# Any experience with Greyhound Express???



## caribbean (Jun 25, 2011)

They recently started new service in town for Greyhound Express. The equipment sounds similar to the chartered tour buses with lether seats, more seat room, power connections, & WiFi. So we are considering it as an option rather than Amtrak. Has anybody used this service? Would be interested to hear your experience on the Express, not the regular bus that stops a lot.

Thanks,


----------



## wackymother (Jun 25, 2011)

Our friends just used Greyhound Express to visit us in NYC from Philadelphia. They were very happy with the buses, which are comparable to the MegaBus and Bolt Bus. They have assigned seats so you don't need to get to the bus station an hour ahead of time to get in line! 
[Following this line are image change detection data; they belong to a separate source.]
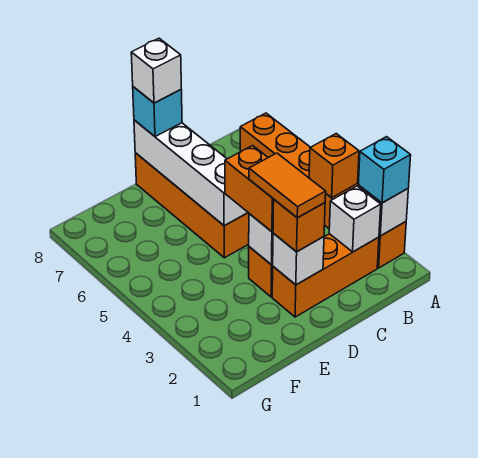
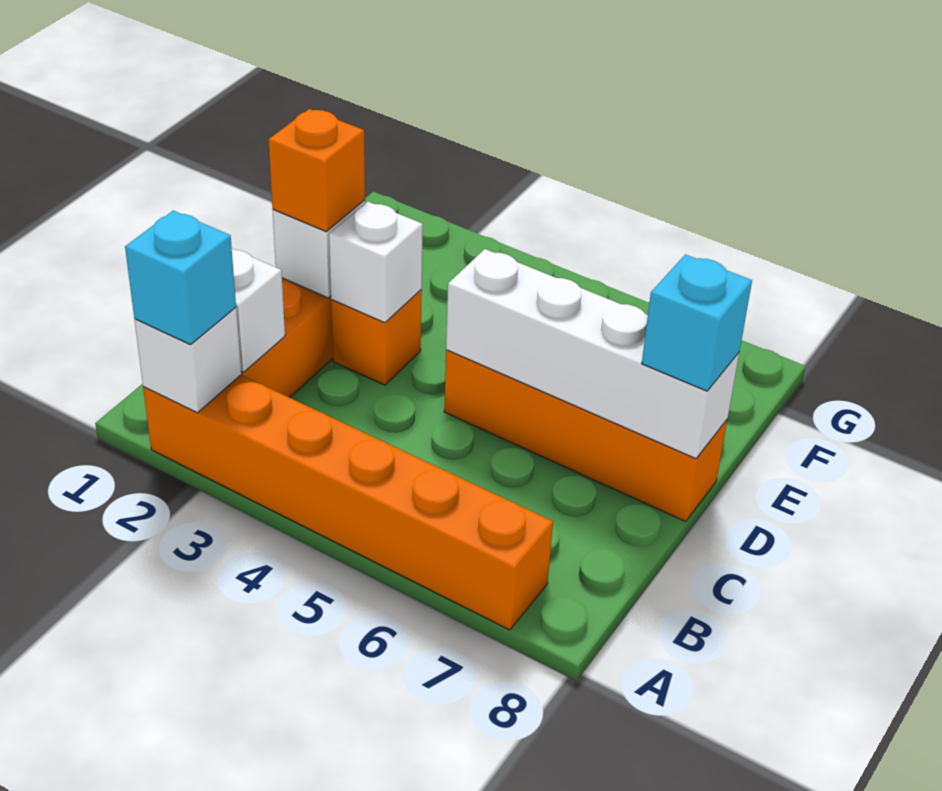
orange 1x1 brick [309,134,359,198] -> none
orange 1x2 tile [249,153,326,218] -> none
orange 1x2 brick [225,146,274,232] -> none
white 1x1 brick [131,38,181,103] -> none

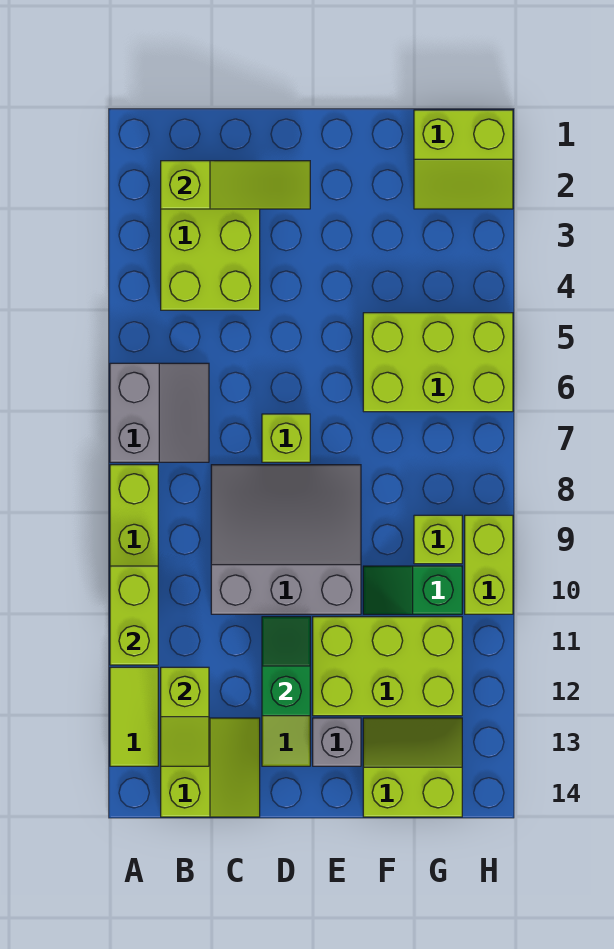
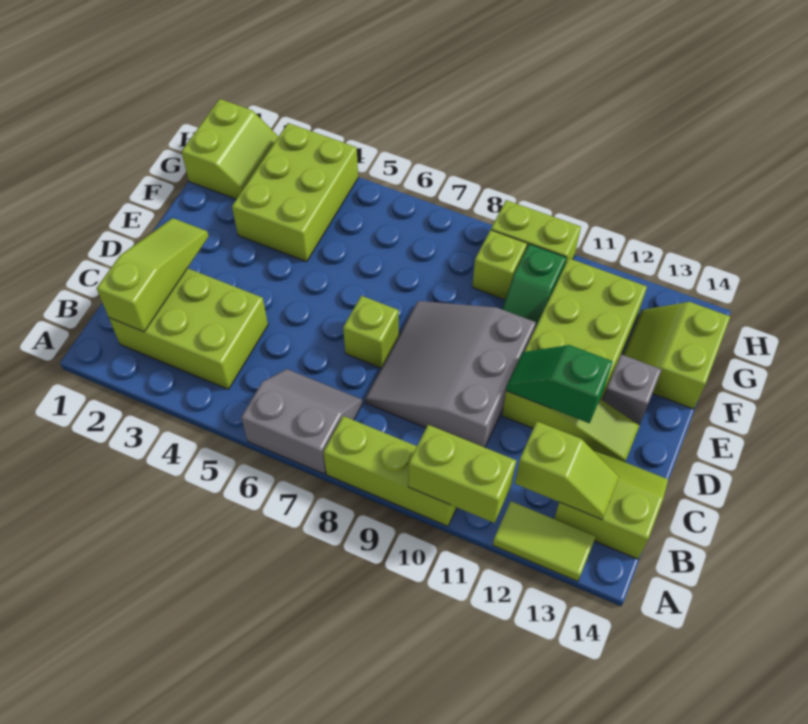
lime 2x3 brick [363,313,513,412] -> lime 2x3 brick moved to [232,123,358,262]

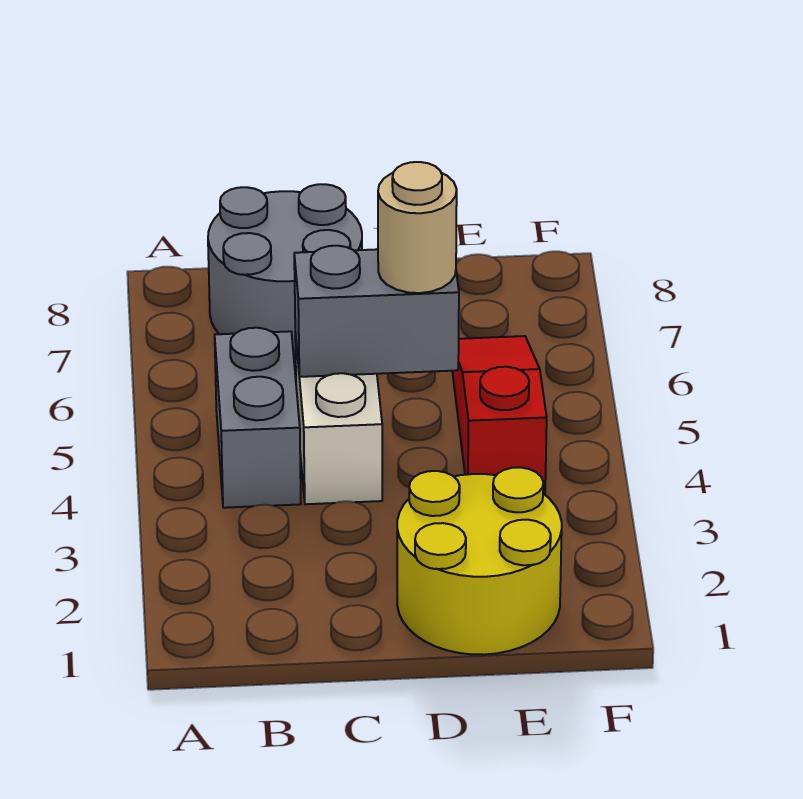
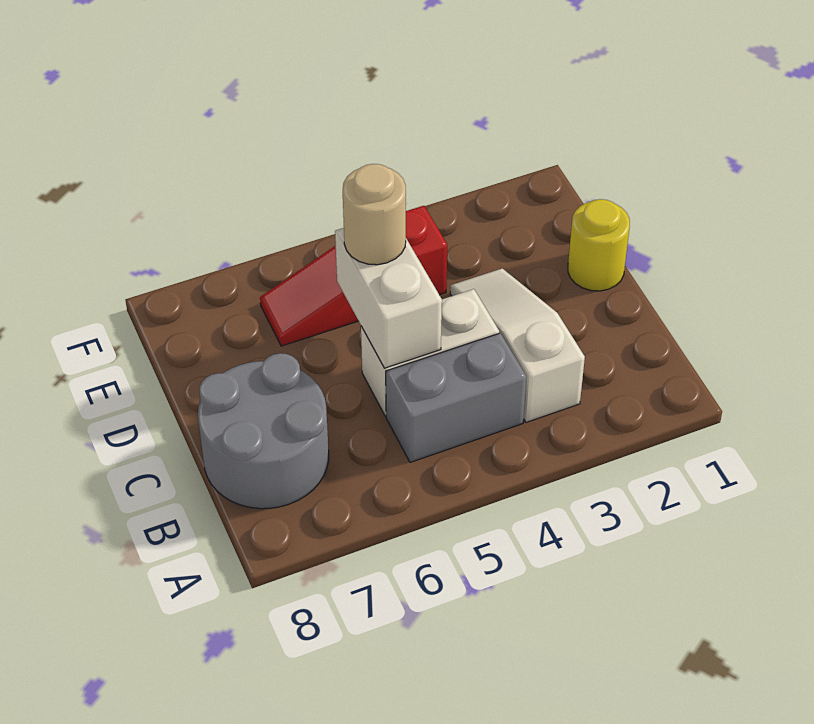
none -> white 1x3 slope [450,268,585,422]
grey 1x2 brick [294,246,459,377] -> white 1x2 brick [335,228,442,368]
yellow 2x2 round brick [397,467,562,655] -> yellow 1x1 round brick [568,199,630,291]

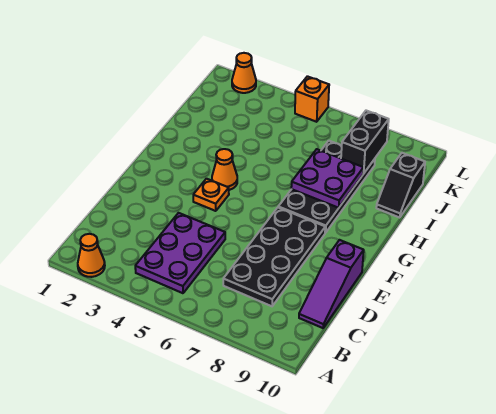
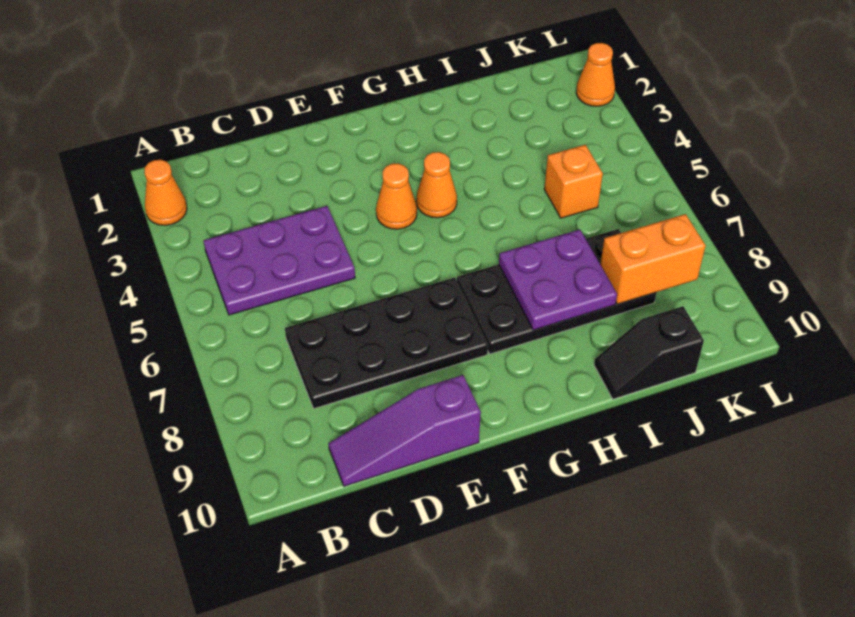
orange 1x1 plate [193,179,229,211] -> orange 1x1 cone [376,163,417,229]
black 1x2 brick [341,111,389,174] -> orange 1x2 brick [600,214,706,304]
orange 1x1 brick [295,76,329,122] -> orange 1x1 brick moved to [544,145,603,218]

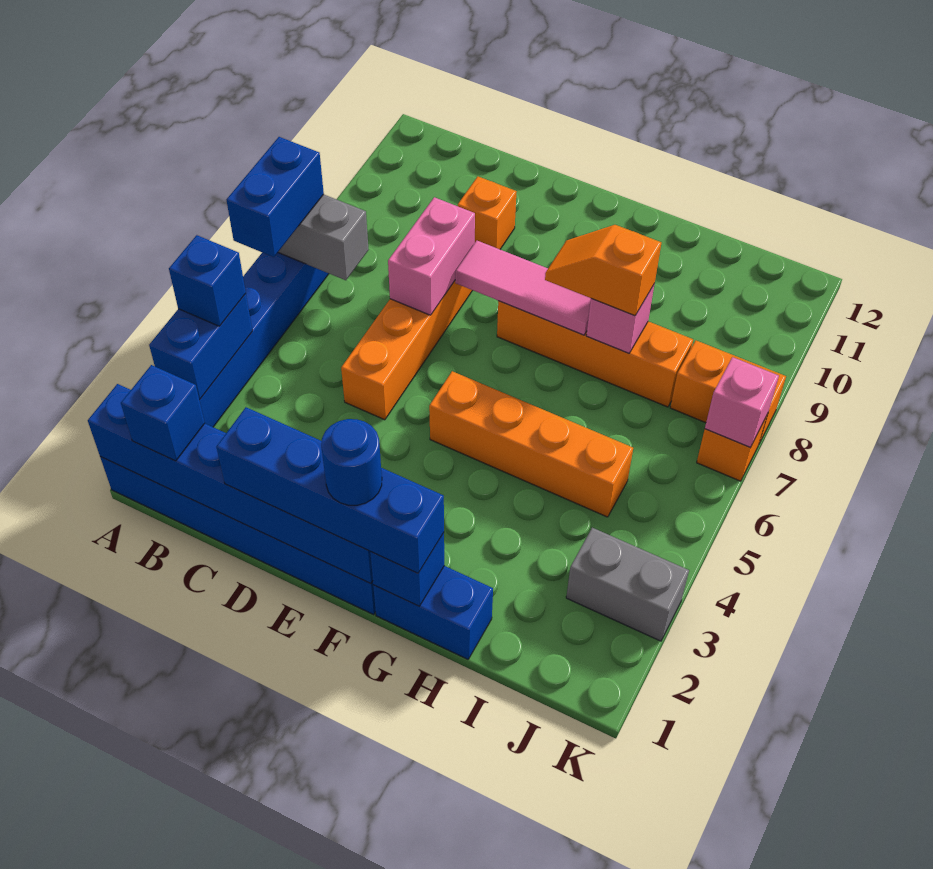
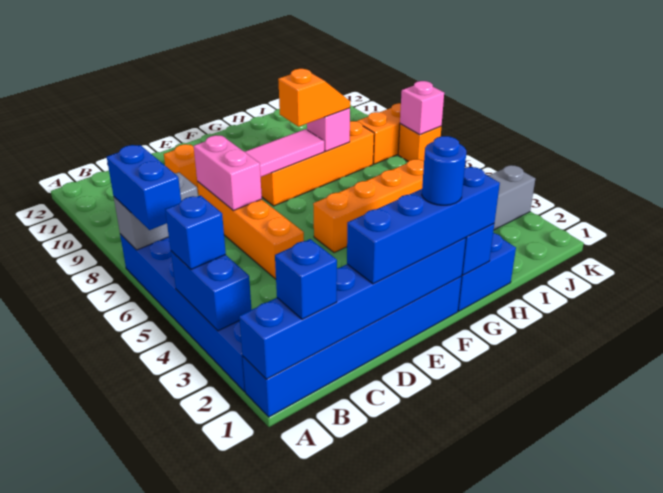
orange 1x2 slope [545,225,661,316] -> orange 1x2 slope turned to [278,69,350,127]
BUT when they went to find the bus, it was a bit confusing because (on both the Philadelphia side and the New York City side), you had to know to go to a different area and a different line for the Greyhound Express buses instead of the old-style Greyhound buses, which they're now calling Greyhound Legacy. Look for the orangey/red signs.


----------



## caribbean (Jun 25, 2011)

Thanks for the info. The article in the newspaper did say they had a special boarding area, but knowing what color signs to look for will be helpful.


----------



## wackymother (Jun 25, 2011)

If you ask the people at the Greyhound counter where your line will be, be sure to tell them you're on Greyhound Express. In NYC they sent us to the regular Greyhound Legacy line and we were waiting there for 10 minutes before we realized it wasn't the right place. 

When you buy your ticket, you'll be assigned a boarding number. Then in the Greyhound Express area, they had lines for numbers 1-10, 11-20, 21-30, and so on. The passengers boarded in order.


----------